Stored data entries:
━━━━━━━━━━

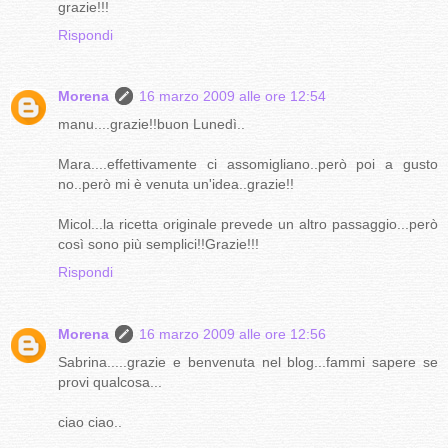
grazie!!!
Rispondi
Morena
16 marzo 2009 alle ore 12:54
manu....grazie!!buon Lunedì..
Mara....effettivamente ci assomigliano..però poi a gusto
no..però mi è venuta un'idea..grazie!!
Micol...la ricetta originale prevede un altro passaggio...però
così sono più semplici!!Grazie!!!
Rispondi
Morena
16 marzo 2009 alle ore 12:56
Sabrina.....grazie e benvenuta nel blog...fammi sapere se
provi qualcosa...
ciao ciao..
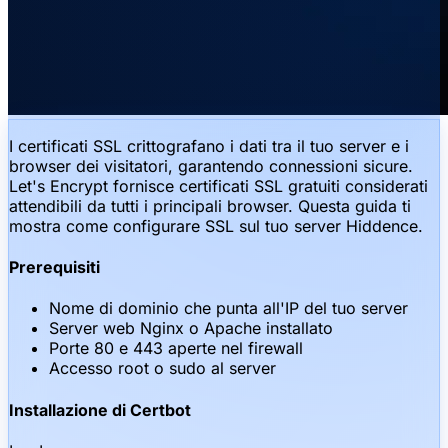
I certificati SSL crittografano i dati tra il tuo server e i
browser dei visitatori, garantendo connessioni sicure.
Let's Encrypt fornisce certificati SSL gratuiti considerati
attendibili da tutti i principali browser. Questa guida ti
mostra come configurare SSL sul tuo server Hiddence.
Prerequisiti
Nome di dominio che punta all'IP del tuo server
Server web Nginx o Apache installato
Porte 80 e 443 aperte nel firewall
Accesso root o sudo al server
Installazione di Certbot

━━━━━━━━━━

** THE TASK **
In your copy, every entry above must match word for word, and no picture may appear.

** SOLUTION TO THIS TASK **
grazie!!!
Rispondi
Morena
16 marzo 2009 alle ore 12:54
manu....grazie!!buon Lunedì..
Mara....effettivamente ci assomigliano..però poi a gusto
no..però mi è venuta un'idea..grazie!!
Micol...la ricetta originale prevede un altro passaggio...però
così sono più semplici!!Grazie!!!
Rispondi
Morena
16 marzo 2009 alle ore 12:56
Sabrina.....grazie e benvenuta nel blog...fammi sapere se
provi qualcosa...
ciao ciao..
I certificati SSL crittografano i dati tra il tuo server e i
browser dei visitatori, garantendo connessioni sicure.
Let's Encrypt fornisce certificati SSL gratuiti considerati
attendibili da tutti i principali browser. Questa guida ti
mostra come configurare SSL sul tuo server Hiddence.
Prerequisiti
Nome di dominio che punta all'IP del tuo server
Server web Nginx o Apache installato
Porte 80 e 443 aperte nel firewall
Accesso root o sudo al server
Installazione di Certbot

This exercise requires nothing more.